• Work instruction A
Reproduce the article on Denis Dessus word for word, from "He has helped" to "in the pavilion.".
• Work instruction B
Write the next part of the article on Denis Dessus, starting after its final sentence.

• Selected excerpt
=====
THE ambience of a nursing home is often dreary, but French architect Denis Dessus made a difference when designing his first project for the elderly in France 30 years ago.
“No matter whether it’s in Europe or in China, people are unwilling to visit their parents owing to the atmosphere of a nursing home. So I designed a swimming pool inside, not for the elderly but for their grandchildren. As a result, every week the kids became eager to visit their grandparents and they added so much vigor and joy to the place,” Dessus recalls.
Dessus was recently in Shanghai working on renovating the Rhone-Alpes Pavilion and shared his knowledge of green architecture and buildings to care for the elderly — a great need for China’s aging population.
A promoter of environmentally sound buildings with expertise in designing nursing homes and hospitals, Dessus is famous for creating a “green building” for the World Expo 2010 Shanghai — the Rhone-Alpes Pavilion.
Located in the Zone of Urban Best Practices, the pavilion, known for bamboo walls and rose gardens, now serves as an exhibition and promotion center for lifestyle design and innovative art from France.
It was his innovative, sustainable French office building powered by geothermal heating that impressed a committee and won him the opportunity to design an Expo pavilion.
He has helped guide the renovation to make the pavilion a better host for the French delegation last month as part of the celebration of the 50th anniversary of Sino-French diplomatic ties.
Now Dessus is working on replacing the withering plants on the façade and upgrading interior space to house a growing number of French enterprises which set up offices in the pavilion.
=====
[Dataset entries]
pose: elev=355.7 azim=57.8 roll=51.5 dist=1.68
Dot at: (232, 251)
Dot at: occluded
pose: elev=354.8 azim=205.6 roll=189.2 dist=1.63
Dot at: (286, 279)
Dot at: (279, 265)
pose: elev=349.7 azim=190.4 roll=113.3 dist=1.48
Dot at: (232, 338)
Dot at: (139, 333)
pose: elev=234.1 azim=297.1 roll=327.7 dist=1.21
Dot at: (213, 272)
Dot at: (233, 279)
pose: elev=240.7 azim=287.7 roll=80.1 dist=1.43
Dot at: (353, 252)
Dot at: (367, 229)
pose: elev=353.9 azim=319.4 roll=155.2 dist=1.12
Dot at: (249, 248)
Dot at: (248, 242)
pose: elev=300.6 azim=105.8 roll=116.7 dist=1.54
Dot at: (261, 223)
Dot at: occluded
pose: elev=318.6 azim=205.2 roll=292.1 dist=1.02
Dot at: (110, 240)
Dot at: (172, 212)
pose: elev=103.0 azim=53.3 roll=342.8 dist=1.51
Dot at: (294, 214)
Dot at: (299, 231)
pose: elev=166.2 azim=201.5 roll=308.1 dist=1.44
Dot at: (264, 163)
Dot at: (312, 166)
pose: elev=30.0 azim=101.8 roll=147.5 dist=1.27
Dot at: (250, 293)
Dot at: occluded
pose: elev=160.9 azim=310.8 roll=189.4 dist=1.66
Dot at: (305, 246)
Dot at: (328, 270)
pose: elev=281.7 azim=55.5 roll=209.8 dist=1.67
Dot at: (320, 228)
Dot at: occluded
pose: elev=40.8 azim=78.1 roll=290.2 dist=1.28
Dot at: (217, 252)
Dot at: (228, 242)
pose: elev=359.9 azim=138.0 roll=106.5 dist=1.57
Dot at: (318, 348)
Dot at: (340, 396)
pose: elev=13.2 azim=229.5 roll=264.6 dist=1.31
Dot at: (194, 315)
=====
• Task answer A
He has helped guide the renovation to make the pavilion a better host for the French delegation last month as part of the celebration of the 50th anniversary of Sino-French diplomatic ties.
Now Dessus is working on replacing the withering plants on the façade and upgrading interior space to house a growing number of French enterprises which set up offices in the pavilion.

• Task answer B
During Dessus’ early visit, the Shanghai Research Center on Aging released statistics showing that the number of Shanghai’s gray population is set to pass 6 million by 2025 at the current rate of increase. The aging society has arrived but many young families find it hard to look after elderly relatives at home.
Nursing homes and housing projects for the elderly have even become a hot investment prospect, attracting leading developers including China Wanke and Poly Real Estate.
Given the need, it was timely for Dessus, 58, to share details from his 30-year practice that could help in designing a better home for China’s booming aging population.
When designing a nursing home, the architect works with doctors and management staff and considers the aging development. He often puts himself in elderly people’s shoes.
“I’ve carefully studied the aging process. Most new residents of a nursing home are healthy but they will bit by bit lose the capability to take care of themselves in 10 years or so. Their rooms should be adjustable to adapt to emerging new requirements,” he says.
Dessus also talks about issues such as colors, sounds and light.
“I used different colors on different functional parts of a flat to help the elderly with location. I avoided dazzling light but used some strong light (which senile dementia patients dislike) to prevent them from walking into unwanted zones,” Dessus says. “Ordinary noise, like several people talking, is bothersome to an old person. So facilities to eliminate the noise are also considered in the design.”
Gardens are also an important element in his version of nursing homes.
“I know a garden plays an important role in the Chinese culture, where people play tai chi, meditate and sense the turn of the four seasons,” the architect says as he enjoys a garden café in the former French concession during an interview with Shanghai Daily.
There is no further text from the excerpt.